> [Job]: Every entry below should be reproduced exactly; no picture is to be included.

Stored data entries
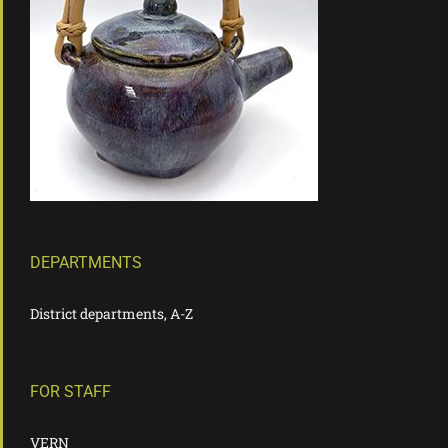
DEPARTMENTS
District departments, A-Z
FOR STAFF
VERN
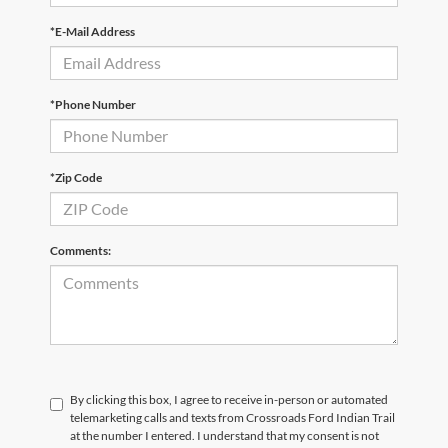
*E-Mail Address
*Phone Number
*Zip Code
Comments:
By clicking this box, I agree to receive in-person or automated
telemarketing calls and texts from Crossroads Ford Indian Trail
at the number I entered. I understand that my consent is not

> [Result of this exercise]:
DEPARTMENTS
District departments, A-Z
FOR STAFF
VERN
*E-Mail Address
*Phone Number
*Zip Code
Comments:
By clicking this box, I agree to receive in-person or automated
telemarketing calls and texts from Crossroads Ford Indian Trail
at the number I entered. I understand that my consent is not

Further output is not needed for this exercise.